── DATA SUPPLIED ──
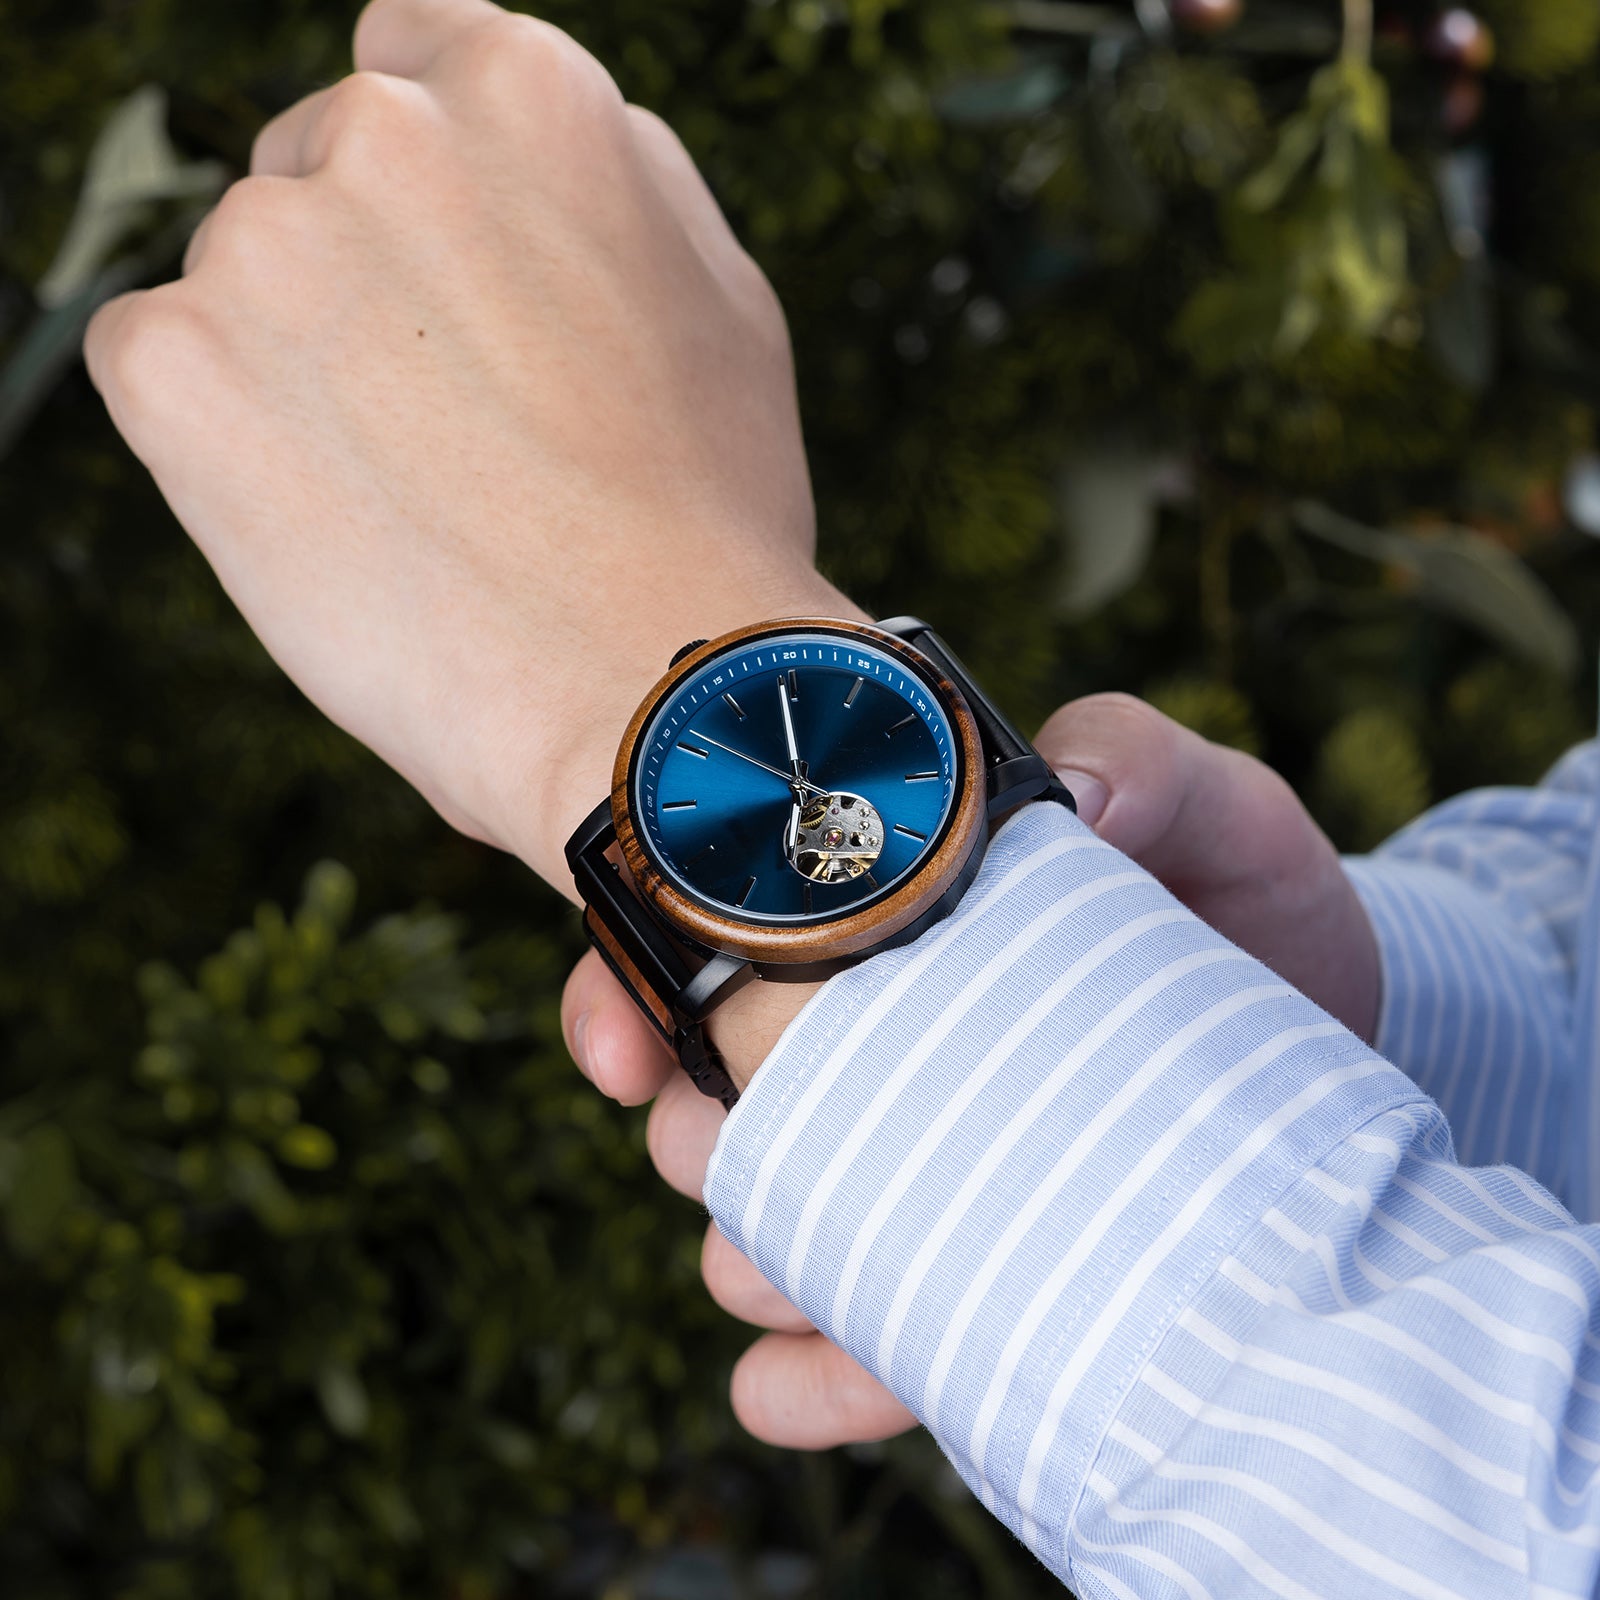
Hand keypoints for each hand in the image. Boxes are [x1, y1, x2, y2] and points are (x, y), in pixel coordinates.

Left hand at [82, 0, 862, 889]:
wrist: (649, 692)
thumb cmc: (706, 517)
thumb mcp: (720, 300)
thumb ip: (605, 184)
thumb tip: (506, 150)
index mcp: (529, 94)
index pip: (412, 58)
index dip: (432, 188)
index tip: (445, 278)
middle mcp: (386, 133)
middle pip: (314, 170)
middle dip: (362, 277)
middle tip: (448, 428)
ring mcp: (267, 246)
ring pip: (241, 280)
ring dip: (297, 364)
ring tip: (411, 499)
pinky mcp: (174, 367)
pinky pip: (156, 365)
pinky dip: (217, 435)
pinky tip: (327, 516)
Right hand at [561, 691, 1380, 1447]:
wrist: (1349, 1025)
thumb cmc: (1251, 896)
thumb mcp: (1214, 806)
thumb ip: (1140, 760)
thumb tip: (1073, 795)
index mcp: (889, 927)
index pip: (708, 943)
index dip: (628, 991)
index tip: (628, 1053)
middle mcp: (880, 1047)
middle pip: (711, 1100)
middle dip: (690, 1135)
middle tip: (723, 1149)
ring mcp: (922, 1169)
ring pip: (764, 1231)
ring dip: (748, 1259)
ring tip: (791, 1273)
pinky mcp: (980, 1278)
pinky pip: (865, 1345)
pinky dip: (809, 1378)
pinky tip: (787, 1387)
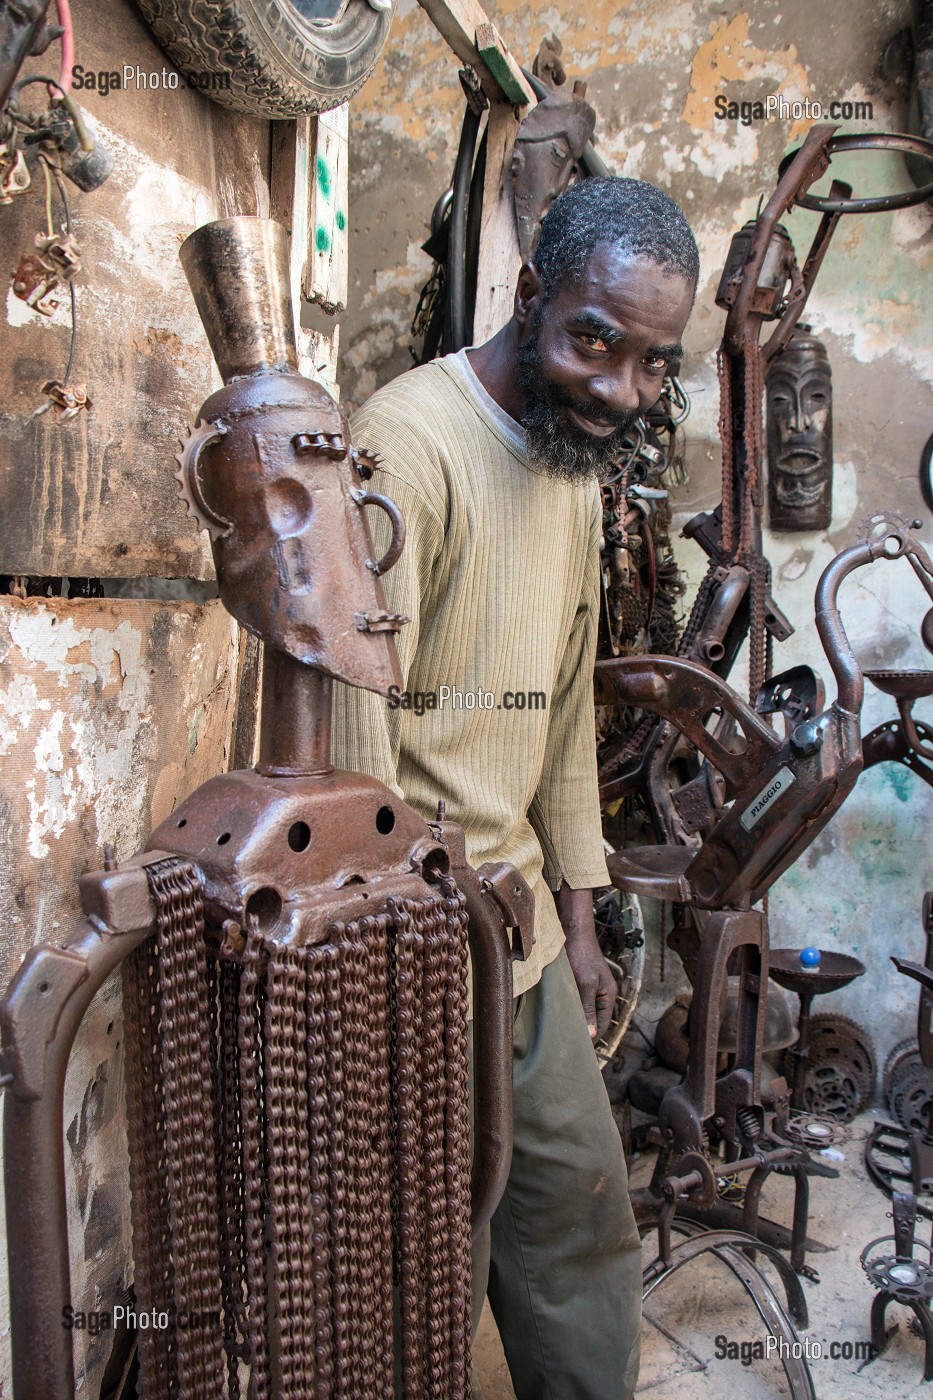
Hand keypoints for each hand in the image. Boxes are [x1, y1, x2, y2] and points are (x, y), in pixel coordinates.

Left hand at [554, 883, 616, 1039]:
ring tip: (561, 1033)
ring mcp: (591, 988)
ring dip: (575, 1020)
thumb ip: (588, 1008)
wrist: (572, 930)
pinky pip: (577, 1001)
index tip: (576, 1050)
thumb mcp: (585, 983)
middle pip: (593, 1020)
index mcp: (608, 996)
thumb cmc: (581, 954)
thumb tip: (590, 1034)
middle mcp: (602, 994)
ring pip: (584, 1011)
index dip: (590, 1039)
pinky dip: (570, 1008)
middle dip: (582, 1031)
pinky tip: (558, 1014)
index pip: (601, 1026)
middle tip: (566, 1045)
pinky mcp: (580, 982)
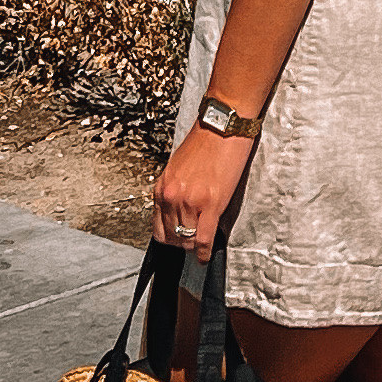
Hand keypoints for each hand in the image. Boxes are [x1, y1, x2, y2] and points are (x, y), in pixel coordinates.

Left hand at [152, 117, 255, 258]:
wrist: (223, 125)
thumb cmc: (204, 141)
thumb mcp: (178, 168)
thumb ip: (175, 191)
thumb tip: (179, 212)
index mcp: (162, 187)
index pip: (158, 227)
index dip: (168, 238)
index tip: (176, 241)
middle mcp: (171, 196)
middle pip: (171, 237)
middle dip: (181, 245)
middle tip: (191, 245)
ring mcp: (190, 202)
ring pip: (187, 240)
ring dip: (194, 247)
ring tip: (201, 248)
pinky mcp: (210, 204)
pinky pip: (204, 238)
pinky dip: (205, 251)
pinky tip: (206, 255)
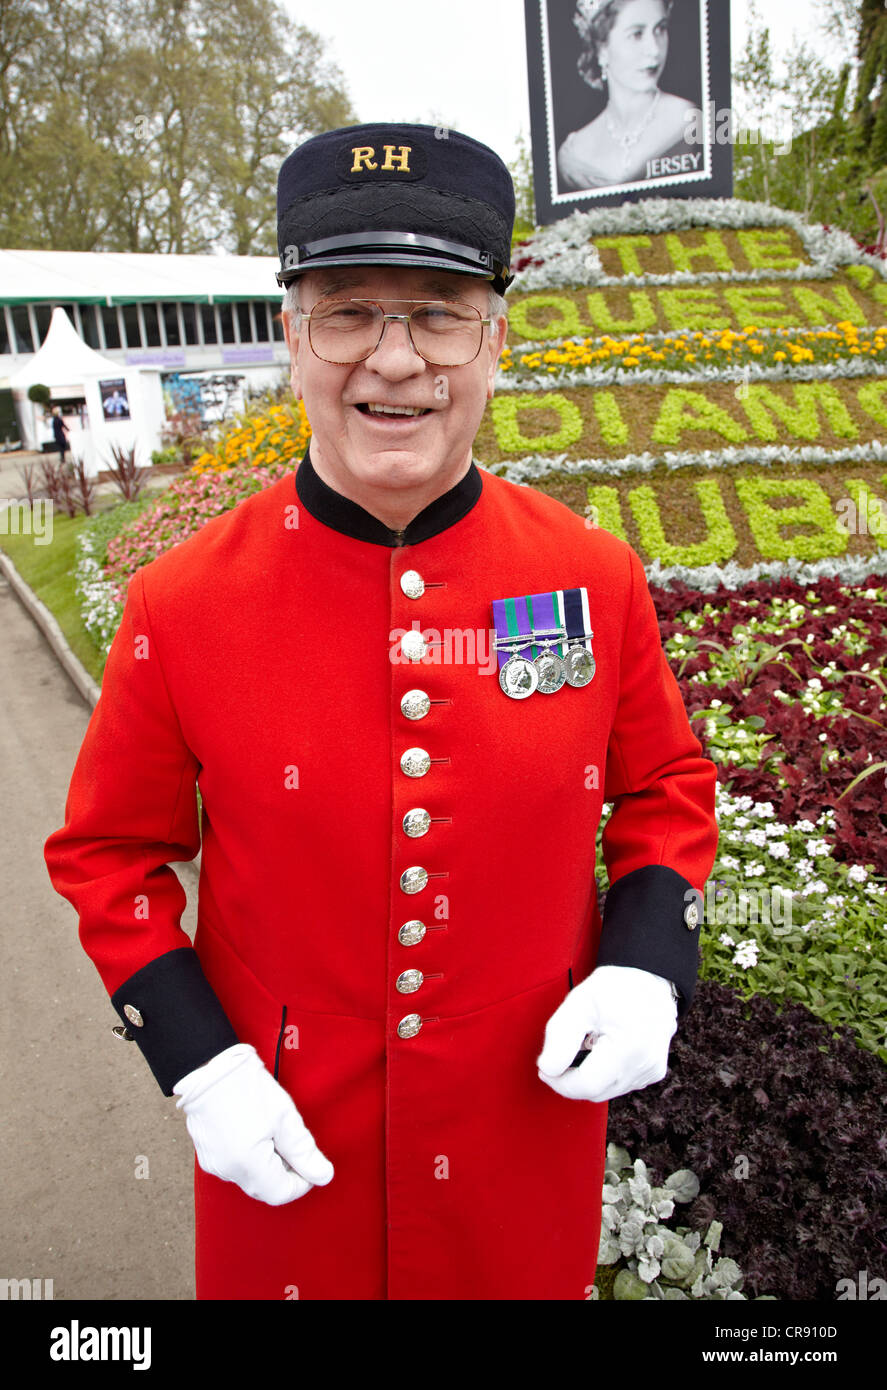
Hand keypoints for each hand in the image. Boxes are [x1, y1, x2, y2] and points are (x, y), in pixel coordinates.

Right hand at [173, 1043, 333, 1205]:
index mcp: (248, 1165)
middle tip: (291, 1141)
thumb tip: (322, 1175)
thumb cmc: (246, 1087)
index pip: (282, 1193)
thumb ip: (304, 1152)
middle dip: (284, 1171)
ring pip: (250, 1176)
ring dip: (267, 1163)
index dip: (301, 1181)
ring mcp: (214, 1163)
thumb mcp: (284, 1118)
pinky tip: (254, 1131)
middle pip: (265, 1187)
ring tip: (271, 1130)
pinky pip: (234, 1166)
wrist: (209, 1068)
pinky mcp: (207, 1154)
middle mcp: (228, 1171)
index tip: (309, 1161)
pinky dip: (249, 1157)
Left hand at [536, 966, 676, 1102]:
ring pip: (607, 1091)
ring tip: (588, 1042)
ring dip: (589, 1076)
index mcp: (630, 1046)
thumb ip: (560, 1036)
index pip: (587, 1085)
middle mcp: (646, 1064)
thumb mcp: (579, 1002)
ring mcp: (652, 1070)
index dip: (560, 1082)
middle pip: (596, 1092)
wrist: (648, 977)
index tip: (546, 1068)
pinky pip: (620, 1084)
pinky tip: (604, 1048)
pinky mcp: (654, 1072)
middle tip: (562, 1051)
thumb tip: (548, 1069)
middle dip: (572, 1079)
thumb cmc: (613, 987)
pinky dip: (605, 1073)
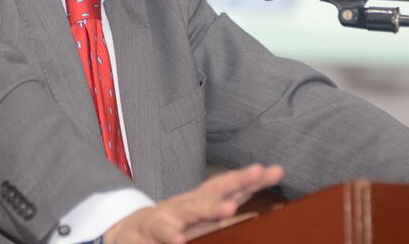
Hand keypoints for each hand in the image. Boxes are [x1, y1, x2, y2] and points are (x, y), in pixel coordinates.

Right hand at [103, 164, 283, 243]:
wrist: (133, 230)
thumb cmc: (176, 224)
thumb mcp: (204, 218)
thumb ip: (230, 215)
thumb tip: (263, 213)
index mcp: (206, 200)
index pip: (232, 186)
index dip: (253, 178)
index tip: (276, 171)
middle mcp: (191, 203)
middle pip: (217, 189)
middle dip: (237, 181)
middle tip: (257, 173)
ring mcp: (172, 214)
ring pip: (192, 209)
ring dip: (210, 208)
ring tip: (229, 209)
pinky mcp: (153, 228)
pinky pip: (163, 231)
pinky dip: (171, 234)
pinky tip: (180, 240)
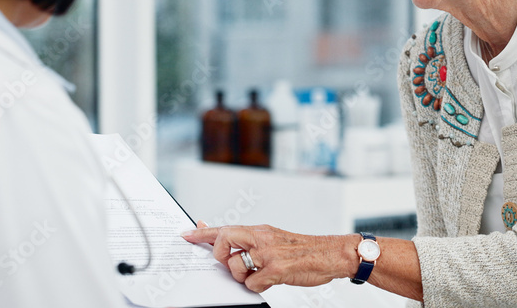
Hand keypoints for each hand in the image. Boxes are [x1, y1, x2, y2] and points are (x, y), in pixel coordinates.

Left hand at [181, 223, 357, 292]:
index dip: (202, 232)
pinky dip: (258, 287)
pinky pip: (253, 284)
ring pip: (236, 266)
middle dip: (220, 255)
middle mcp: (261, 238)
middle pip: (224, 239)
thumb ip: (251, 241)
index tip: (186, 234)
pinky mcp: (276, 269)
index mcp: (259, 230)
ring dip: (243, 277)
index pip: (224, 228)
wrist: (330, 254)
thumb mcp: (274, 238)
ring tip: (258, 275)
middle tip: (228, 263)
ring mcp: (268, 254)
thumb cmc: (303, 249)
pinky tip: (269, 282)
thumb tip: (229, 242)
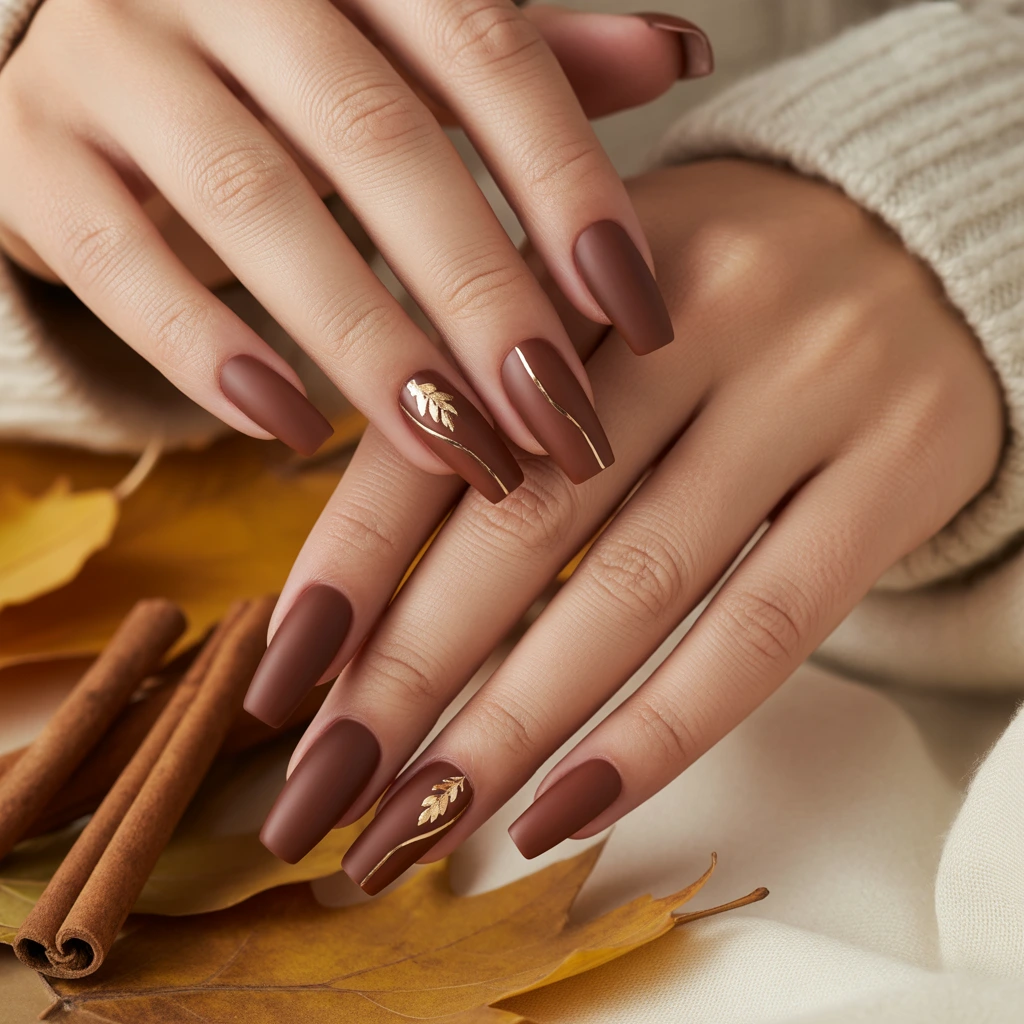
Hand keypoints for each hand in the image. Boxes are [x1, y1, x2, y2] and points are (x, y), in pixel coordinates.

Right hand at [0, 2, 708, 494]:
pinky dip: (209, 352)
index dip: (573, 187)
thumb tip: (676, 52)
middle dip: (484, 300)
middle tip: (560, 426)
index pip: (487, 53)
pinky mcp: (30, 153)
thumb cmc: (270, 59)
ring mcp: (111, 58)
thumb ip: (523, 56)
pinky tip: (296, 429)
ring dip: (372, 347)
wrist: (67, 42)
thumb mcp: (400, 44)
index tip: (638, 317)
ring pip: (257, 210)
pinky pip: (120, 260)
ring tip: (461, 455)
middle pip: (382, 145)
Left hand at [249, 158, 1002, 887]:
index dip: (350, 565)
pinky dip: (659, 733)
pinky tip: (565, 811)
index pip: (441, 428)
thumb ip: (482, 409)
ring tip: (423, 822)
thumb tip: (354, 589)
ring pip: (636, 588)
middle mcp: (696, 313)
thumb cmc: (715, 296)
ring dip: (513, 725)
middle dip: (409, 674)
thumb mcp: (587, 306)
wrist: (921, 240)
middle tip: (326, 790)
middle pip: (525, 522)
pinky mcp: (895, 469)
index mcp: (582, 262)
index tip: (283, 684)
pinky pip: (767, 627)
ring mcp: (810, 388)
───
» WHAT YOU HAVE TO DO: Keeping both end lines, retype exactly the lines from the first line of the material through the line that contains "thumb tip: (506, 150)", but not the pictures.

» RESULT FOR THIS EXERCISE:
Hand keypoints for each hand in the image. Boxes are [x1, y1, x2, y2] and points are (x, y), in pixel coordinates.

Left hand at [82, 0, 862, 889]:
wrist: (649, 692)
thumb cmc: (706, 517)
thumb mcp: (720, 300)
thumb ip: (605, 184)
thumb tip: (506, 150)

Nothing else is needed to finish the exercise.